Pertussis vaccination rates in pregnancy vary broadly across the European continent, according to the May ECDC report. In Spain, around 88% of pregnant people were vaccinated against pertussis in 2023. In the Czech Republic, where the population has seen a sharp spike in pertussis cases, only 1.6% had received the shot that same year.
In the UK, uptake among pregnant people has declined over the course of the past decade, from around 70% in 2016 to around 60% in 2023.
COVID's role
On top of that, the spike might be at least partially due to what health officials refer to as a drop in population-wide immunity since the COVID-19 pandemic. With the strict protocols adopted during the pandemic to ward off SARS-CoV-2 — mask-wearing, handwashing, less mixing in public places — flu and strep cases reached historic lows.
Since the pandemic ended, cases have been rising again. But Hunter says that can't fully explain the dramatic spike in whooping cough.
That's because whooping cough wasn't present in the population at high levels before the pandemic. It was there, but it was rare. Not like the flu. And flu cases have maybe doubled in the years since the pandemic, Hunter said — they haven't risen tenfold, as we're seeing with whooping cough.
Pertussis vaccine
The third likely complicating factor could be the whooping cough vaccines themselves, experts say.
The first pertussis vaccine was introduced in the mid-20th century in developed countries like the US, Canada and parts of Europe. Although it was very effective, it was associated with negative side effects. The sharp drop in uptake that subsequently caused led to outbreaks in the 1970s and 80s.
During the late 1990s and early 2000s, countries began introducing a second- generation pertussis vaccine.

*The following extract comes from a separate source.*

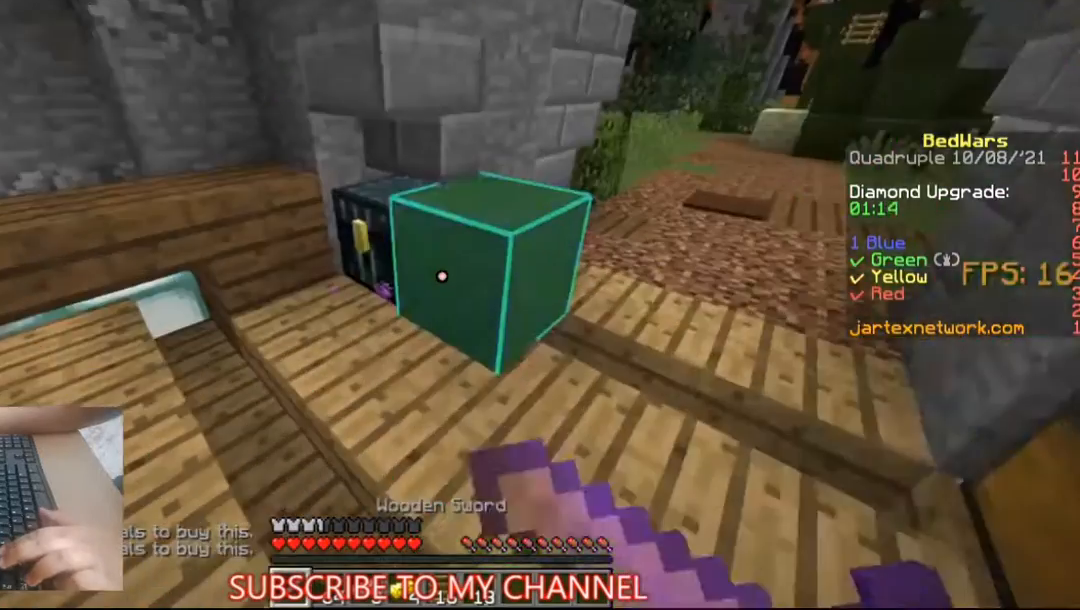
{"keys": [], "mouse": [], "events": [[67, "mouse_right", "up"], [333, "a", "down"], [433, "a", "up"], [433, "mouse_right", "down"], [467, "mouse_right", "up"]]}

This new iteration was an acellular, rather than a whole-cell, shot. Although it did not lead to the side effects associated with the first vaccine, it was slightly less effective, conferring immunity for a shorter period of time.
Where to go from here
The rise in cases presents difficult questions to doctors working on whooping cough, Andrew Preston, a professor and whooping cough expert at the University of Bath in the UK, told DW.
Boosters may be an option to lower spread, he said, but "it's not entirely clear how often you can boost without losing effectiveness."
"Or are we happy with the situation whereby as long as we can stop babies from becoming really ill, and dying, is that good enough, and everyone else just has to cope with some chronic cough once in a while?"
There are new pertussis vaccines out there, Preston said, some which could transfer "far superior" immunity compared with the two vaccines available now.
But he said these shots would be tricky to introduce into the current vaccine schedule. The pertussis vaccine is combined with five other vaccines in a single shot in the UK and most of Europe, so introducing a new one would require a restructuring of that combination vaccine.
"You'd have to reformulate all those other vaccines, and that's just a monstrous task," said Preston.